= Source material =
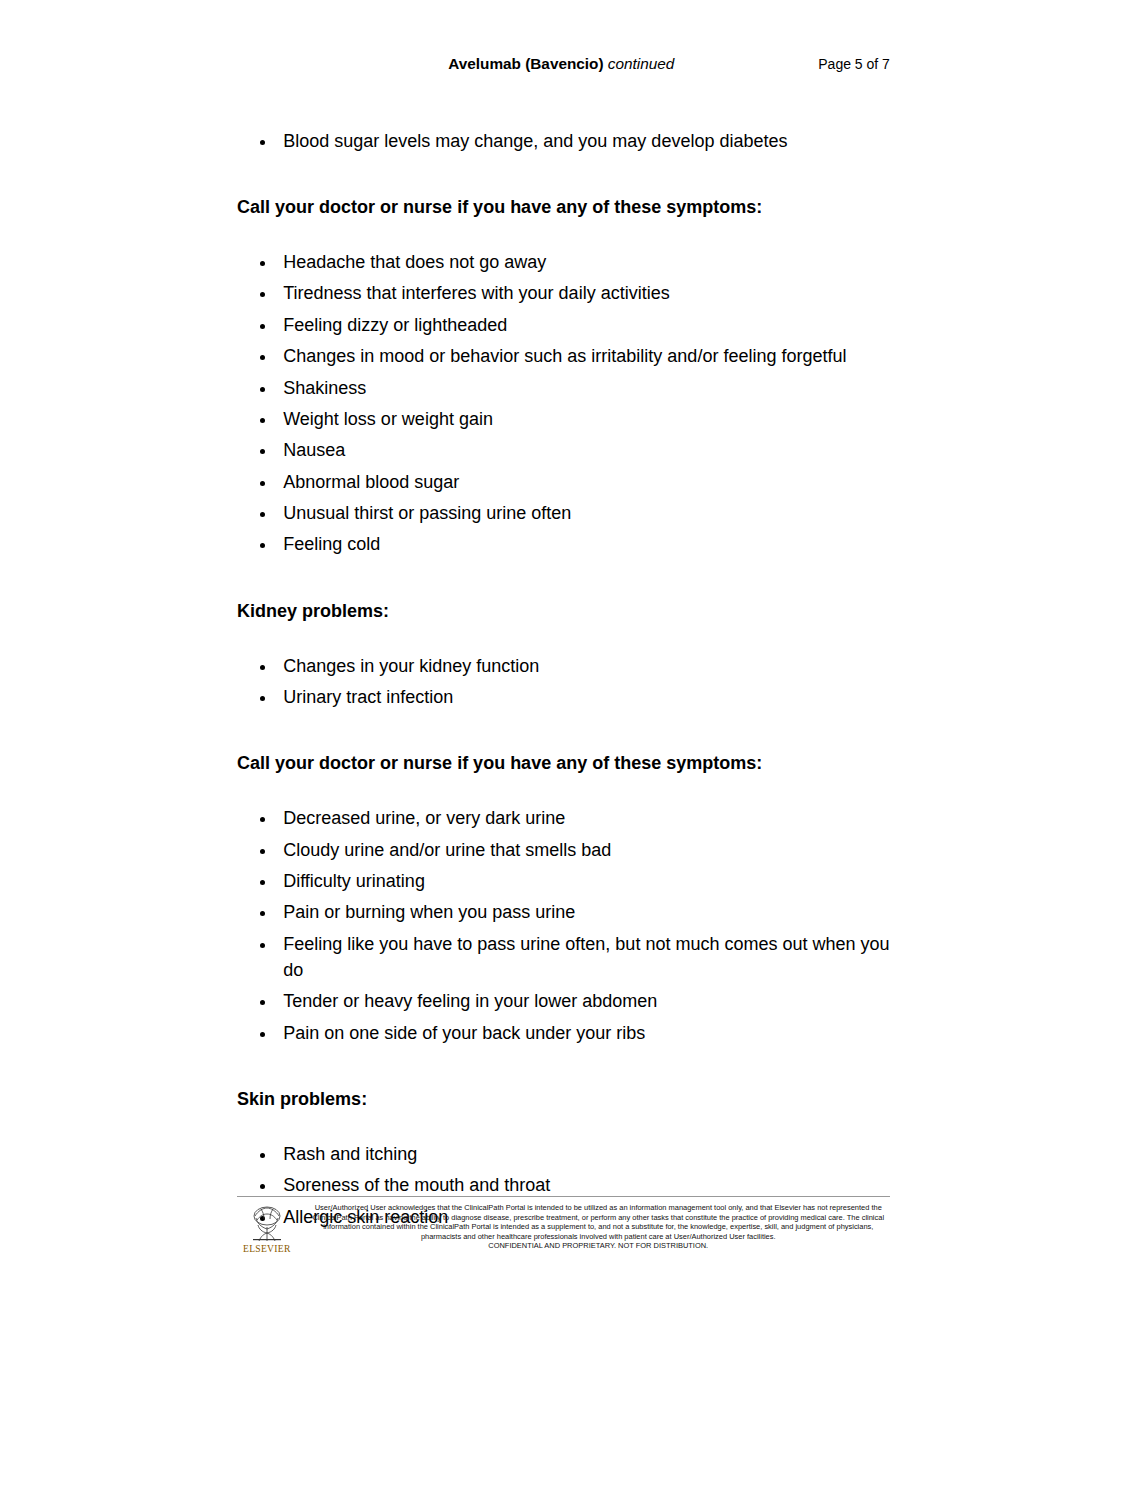Avelumab (Bavencio) continued
Page 5 of 7
Blood sugar levels may change, and you may develop diabetes
Call your doctor or nurse if you have any of these symptoms:
Headache that does not go away
Tiredness that interferes with your daily activities
Feeling dizzy or lightheaded
Changes in mood or behavior such as irritability and/or feeling forgetful
Shakiness
Weight loss or weight gain
Nausea
Abnormal blood sugar
Unusual thirst or passing urine often
Feeling cold
Kidney problems:
Changes in your kidney function
Urinary tract infection
Call your doctor or nurse if you have any of these symptoms:
Decreased urine, or very dark urine
Cloudy urine and/or urine that smells bad
Difficulty urinating
Pain or burning when you pass urine
Feeling like you have to pass urine often, but not much comes out when you do
Tender or heavy feeling in your lower abdomen
Pain on one side of your back under your ribs
Skin problems:
Rash and itching
Soreness of the mouth and throat
Allergic skin reaction
ELSEVIER
User/Authorized User acknowledges that the ClinicalPath Portal is intended to be utilized as an information management tool only, and that Elsevier has not represented the ClinicalPath Portal as having the ability to diagnose disease, prescribe treatment, or perform any other tasks that constitute the practice of providing medical care. The clinical information contained within the ClinicalPath Portal is intended as a supplement to, and not a substitute for, the knowledge, expertise, skill, and judgment of physicians, pharmacists and other healthcare professionals involved with patient care at User/Authorized User facilities. CONFIDENTIAL AND PROPRIETARY. NOT FOR DISTRIBUTION.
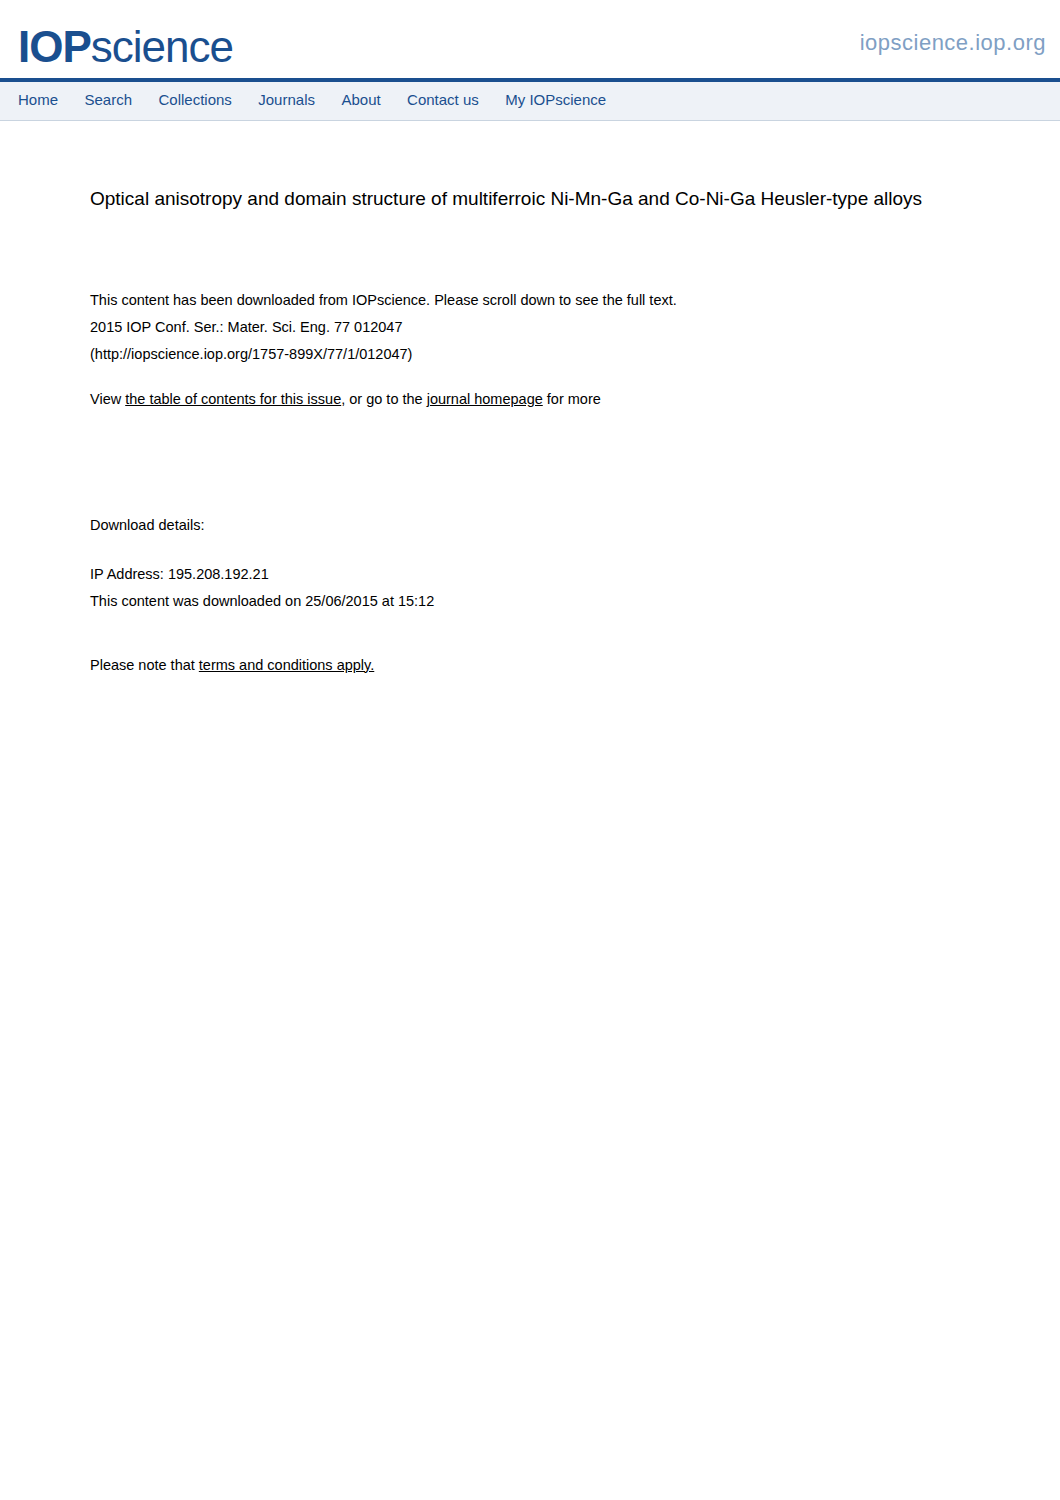IOP science
iopscience.iop.org
Home
Search
Collections
Journals
About
Contact us
My IOPscience
Optical anisotropy and domain structure of multiferroic Ni-Mn-Ga and Co-Ni-Ga Heusler-type alloys
This content has been downloaded from IOPscience. Please scroll down to see the full text.
2015 IOP Conf. Ser.: Mater. Sci. Eng. 77 012047
(http://iopscience.iop.org/1757-899X/77/1/012047)
View the table of contents for this issue, or go to the journal homepage for more
Download details:
IP Address: 195.208.192.21
This content was downloaded on 25/06/2015 at 15:12
Please note that terms and conditions apply.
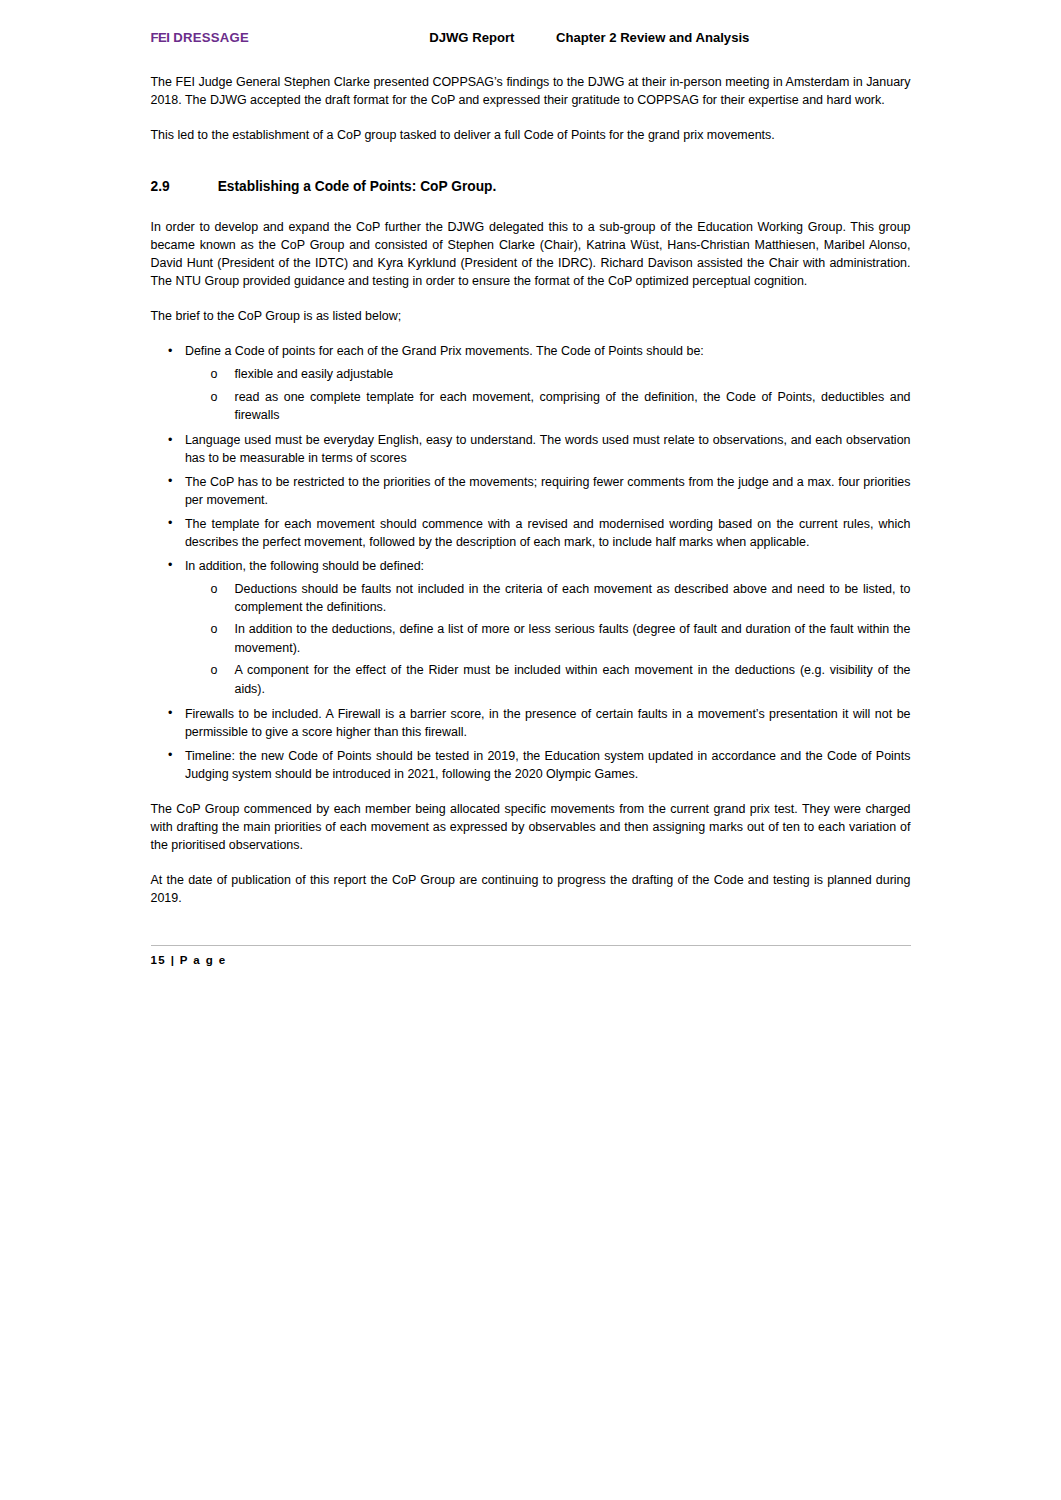FEI DRESSAGE
DJWG Report Chapter 2 Review and Analysis
The FEI Judge General Stephen Clarke presented COPPSAG’s findings to the DJWG at their in-person meeting in Amsterdam in January 2018. The DJWG accepted the draft format for the CoP and expressed their gratitude to COPPSAG for their expertise and hard work.
This led to the establishment of a CoP group tasked to deliver a full Code of Points for the grand prix movements.
2.9 Establishing a Code of Points: CoP Group.
In order to develop and expand the CoP further the DJWG delegated this to a sub-group of the Education Working Group. This group became known as the CoP Group and consisted of Stephen Clarke (Chair), Katrina Wüst, Hans-Christian Matthiesen, Maribel Alonso, David Hunt (President of the IDTC) and Kyra Kyrklund (President of the IDRC). Richard Davison assisted the Chair with administration. The NTU Group provided guidance and testing in order to ensure the format of the CoP optimized perceptual cognition.
The brief to the CoP Group is as listed below;
Define a Code of points for each of the Grand Prix movements. The Code of Points should be:
flexible and easily adjustable
read as one complete template for each movement, comprising of the definition, the Code of Points, deductibles and firewalls
Language used must be everyday English, easy to understand. The words used must relate to observations, and each observation has to be measurable in terms of scores
The CoP has to be restricted to the priorities of the movements; requiring fewer comments from the judge and a max. four priorities per movement.
The template for each movement should commence with a revised and modernised wording based on the current rules, which describes the perfect movement, followed by the description of each mark, to include half marks when applicable.
In addition, the following should be defined:
Deductions should be faults not included in the criteria of each movement as described above and need to be listed, to complement the definitions.
In addition to the deductions, define a list of more or less serious faults (degree of fault and duration of the fault within the movement).
A component for the effect of the Rider must be included within each movement in the deductions (e.g. visibility of the aids).
Firewalls to be included. A Firewall is a barrier score, in the presence of certain faults in a movement’s presentation it will not be permissible to give a score higher than this firewall.
Timeline: the new Code of Points should be tested in 2019, the Education system updated in accordance and the Code of Points Judging system should be introduced in 2021, following the 2020 Olympic Games.
The CoP Group commenced by each member being allocated specific movements from the current grand prix test. They were charged with drafting the main priorities of each movement as expressed by observables and then assigning marks out of ten to each variation of the prioritised observations.
At the date of publication of this report the CoP Group are continuing to progress the drafting of the Code and testing is planned during 2019.
15 | P a g e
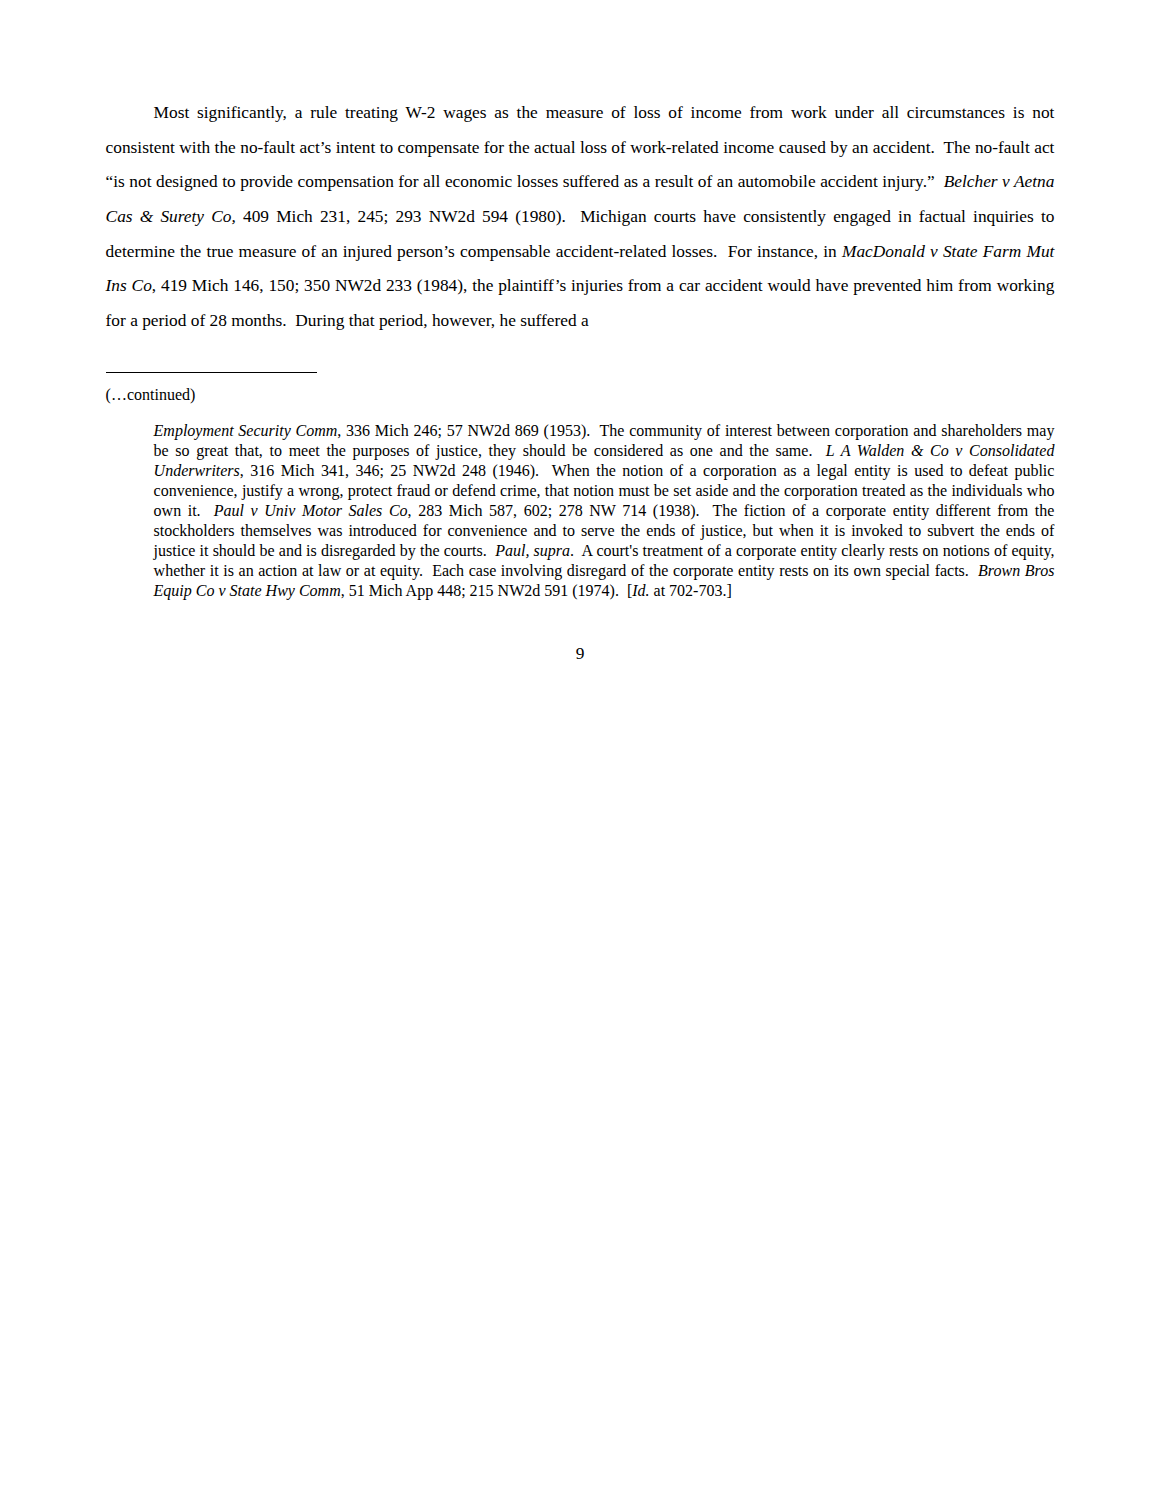Most significantly, a rule treating W-2 wages as the measure of loss of income from work under all circumstances is not consistent with the no-fault act’s intent to compensate for the actual loss of work-related income caused by an accident. The no-fault act “is not designed to provide compensation for all economic losses suffered as a result of an automobile accident injury.” Belcher v Aetna Cas & Surety Co, 409 Mich 231, 245; 293 NW2d 594 (1980). Michigan courts have consistently engaged in factual inquiries to determine the true measure of an injured person’s compensable accident-related losses. For instance, in MacDonald v State Farm Mut Ins Co, 419 Mich 146, 150; 350 NW2d 233 (1984), the plaintiff’s injuries from a car accident would have prevented him from working for a period of 28 months. During that period, however, he suffered a
(…continued)
Employment Security Comm, 336 Mich 246; 57 NW2d 869 (1953). The community of interest between corporation and shareholders may be so great that, to meet the purposes of justice, they should be considered as one and the same. L A Walden & Co v Consolidated Underwriters, 316 Mich 341, 346; 25 NW2d 248 (1946). When the notion of a corporation as a legal entity is used to defeat public convenience, justify a wrong, protect fraud or defend crime, that notion must be set aside and the corporation treated as the individuals who own it. Paul v Univ Motor Sales Co, 283 Mich 587, 602; 278 NW 714 (1938). The fiction of a corporate entity different from the stockholders themselves was introduced for convenience and to serve the ends of justice, but when it is invoked to subvert the ends of justice it should be and is disregarded by the courts. Paul, supra. A court's treatment of a corporate entity clearly rests on notions of equity, whether it is an action at law or at equity. Each case involving disregard of the corporate entity rests on its own special facts. Brown Bros Equip Co v State Hwy Comm, 51 Mich App 448; 215 NW2d 591 (1974). [Id. at 702-703.]
9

= Assignment =
Could all the data above be given again exactly, leaving out its images?

= Problem solution =
Avelumab (Bavencio) continued
Page 5 of 7
Blood sugar levels may change, and you may develop diabetes
Call your doctor or nurse if you have any of these symptoms:
Headache that does not go away
Tiredness that interferes with your daily activities
Feeling dizzy or lightheaded
Changes in mood or behavior such as irritability and/or feeling forgetful
Shakiness
Weight loss or weight gain
Nausea
Abnormal blood sugar
Unusual thirst or passing urine often
Feeling cold
Kidney problems:
Changes in your kidney function
Urinary tract infection
Call your doctor or nurse if you have any of these symptoms:
Decreased urine, or very dark urine
Cloudy urine and/or urine that smells bad
Difficulty urinating
Pain or burning when you pass urine
Feeling like you have to pass urine often, but not much comes out when you do
Tender or heavy feeling in your lower abdomen
Pain on one side of your back under your ribs
Skin problems:
Rash and itching
Soreness of the mouth and throat
Allergic skin reaction
ELSEVIER
User/Authorized User acknowledges that the ClinicalPath Portal is intended to be utilized as an information management tool only, and that Elsevier has not represented the ClinicalPath Portal as having the ability to diagnose disease, prescribe treatment, or perform any other tasks that constitute the practice of providing medical care. The clinical information contained within the ClinicalPath Portal is intended as a supplement to, and not a substitute for, the knowledge, expertise, skill, and judgment of physicians, pharmacists and other healthcare professionals involved with patient care at User/Authorized User facilities. CONFIDENTIAL AND PROPRIETARY. NOT FOR DISTRIBUTION.
IOP science
iopscience.iop.org
Home
Search
Collections
Journals
About
Contact us
My IOPscience
Optical anisotropy and domain structure of multiferroic Ni-Mn-Ga and Co-Ni-Ga Heusler-type alloys
This content has been downloaded from IOPscience. Please scroll down to see the full text.
2015 IOP Conf. Ser.: Mater. Sci. Eng. 77 012047
(http://iopscience.iop.org/1757-899X/77/1/012047)
View the table of contents for this issue, or go to the journal homepage for more
Download details:
IP Address: 195.208.192.21
This content was downloaded on 25/06/2015 at 15:12
Please note that terms and conditions apply.
FEI DRESSAGE
DJWG Report Chapter 2 Review and Analysis
The FEI Judge General Stephen Clarke presented COPPSAG’s findings to the DJWG at their in-person meeting in Amsterdam in January 2018. The DJWG accepted the draft format for the CoP and expressed their gratitude to COPPSAG for their expertise and hard work.
This led to the establishment of a CoP group tasked to deliver a full Code of Points for the grand prix movements.
2.9 Establishing a Code of Points: CoP Group.
In order to develop and expand the CoP further the DJWG delegated this to a sub-group of the Education Working Group. This group became known as the CoP Group and consisted of Stephen Clarke (Chair), Katrina Wüst, Hans-Christian Matthiesen, Maribel Alonso, David Hunt (President of the IDTC) and Kyra Kyrklund (President of the IDRC). Richard Davison assisted the Chair with administration. The NTU Group provided guidance and testing in order to ensure the format of the CoP optimized perceptual cognition.
The brief to the CoP Group is as listed below;
Define a Code of points for each of the Grand Prix movements. The Code of Points should be:
flexible and easily adjustable
read as one complete template for each movement, comprising of the definition, the Code of Points, deductibles and firewalls
Language used must be everyday English, easy to understand. The words used must relate to observations, and each observation has to be measurable in terms of scores
The CoP has to be restricted to the priorities of the movements; requiring fewer comments from the judge and a max. four priorities per movement.
The template for each movement should commence with a revised and modernised wording based on the current rules, which describes the perfect movement, followed by the description of each mark, to include half marks when applicable.
In addition, the following should be defined:
Deductions should be faults not included in the criteria of each movement as described above and need to be listed, to complement the definitions.
In addition to the deductions, define a list of more or less serious faults (degree of fault and duration of the fault within the movement).
A component for the effect of the Rider must be included within each movement in the deductions (e.g. visibility of the aids).
Firewalls to be included. A Firewall is a barrier score, in the presence of certain faults in a movement’s presentation it will not be permissible to give a score higher than this firewall.
Timeline: the new Code of Points should be tested in 2019, the Education system updated in accordance and the Code of Points Judging system should be introduced in 2021, following the 2020 Olympic Games.
The CoP Group commenced by each member being allocated specific movements from the current grand prix test. They were charged with drafting the main priorities of each movement as expressed by observables and then assigning marks out of ten to each variation of the prioritised observations.
At the date of publication of this report the CoP Group are continuing to progress the drafting of the Code and testing is planned during 2019.
15 | P a g e
Most significantly, a rule treating W-2 wages as the measure of loss of income from work under all circumstances is not consistent with the no-fault act’s intent to compensate for the actual loss of work-related income caused by an accident. The no-fault act “is not designed to provide compensation for all economic losses suffered as a result of an automobile accident injury.” Belcher v Aetna Cas & Surety Co, 409 Mich 231, 245; 293 NW2d 594 (1980). Michigan courts have consistently engaged in factual inquiries to determine the true measure of an injured person’s compensable accident-related losses. For instance, in MacDonald v State Farm Mut Ins Co, 419 Mich 146, 150; 350 NW2d 233 (1984), the plaintiff’s injuries from a car accident would have prevented him from working for a period of 28 months. During that period, however, he suffered a
(…continued)
Employment Security Comm, 336 Mich 246; 57 NW2d 869 (1953). The community of interest between corporation and shareholders may be so great that, to meet the purposes of justice, they should be considered as one and the same. L A Walden & Co v Consolidated Underwriters, 316 Mich 341, 346; 25 NW2d 248 (1946). When the notion of a corporation as a legal entity is used to defeat public convenience, justify a wrong, protect fraud or defend crime, that notion must be set aside and the corporation treated as the individuals who own it. Paul v Univ Motor Sales Co, 283 Mich 587, 602; 278 NW 714 (1938). The fiction of a corporate entity different from the stockholders themselves was introduced for convenience and to serve the ends of justice, but when it is invoked to subvert the ends of justice it should be and is disregarded by the courts. Paul, supra. A court's treatment of a corporate entity clearly rests on notions of equity, whether it is an action at law or at equity. Each case involving disregard of the corporate entity rests on its own special facts. Brown Bros Equip Co v State Hwy Comm, 51 Mich App 448; 215 NW2d 591 (1974). [Id. at 702-703.]
9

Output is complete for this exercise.